[Provided entries Boundary: Start]

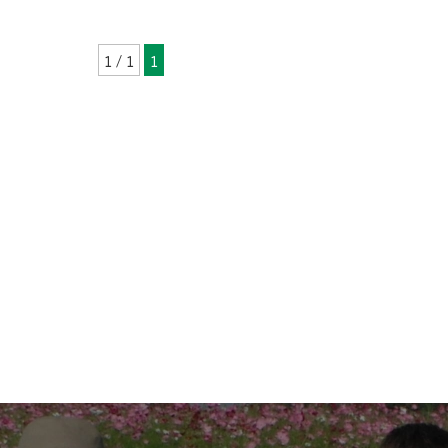
1 / 1
1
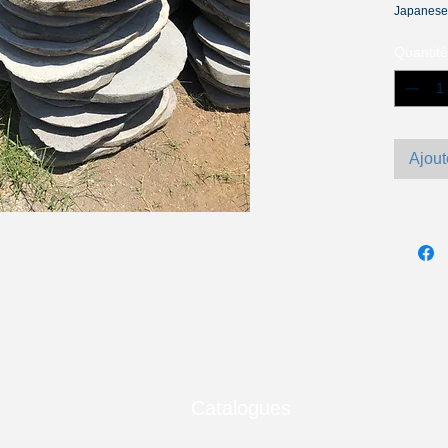
Japanese 
Quantité
Ajout
Catalogues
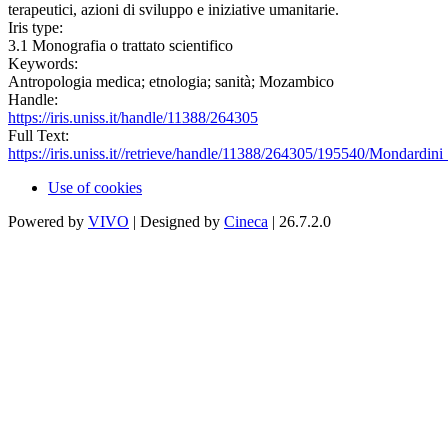
terapeutici, azioni di sviluppo e iniziative umanitarie.
Iris type:
3.1 Monografia o trattato scientifico
Keywords:
Antropologia medica; etnologia; sanità; Mozambico
Handle:
https://iris.uniss.it/handle/11388/264305
Full Text:
https://iris.uniss.it//retrieve/handle/11388/264305/195540/Mondard
Use of cookies
Powered by
VIVO
| Designed by
Cineca
| 26.7.2.0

[Provided entries Boundary: End]

* _Problem requirements_
Output nothing but an exact retyping of the material, pictures excluded.

* _Written answer_
1 / 1
1
Japanese 
Quantité
Ajout
Catalogues
terapeutici, azioni di sviluppo e iniziative umanitarie.
Iris type:
3.1 Monografia o trattato scientifico
Keywords:
Antropologia medica; etnologia; sanità; Mozambico
Handle:
https://iris.uniss.it/handle/11388/264305
Full Text:
https://iris.uniss.it//retrieve/handle/11388/264305/195540/Mondard
Use of cookies
Powered by
VIVO
| Designed by
Cineca
| 26.7.2.0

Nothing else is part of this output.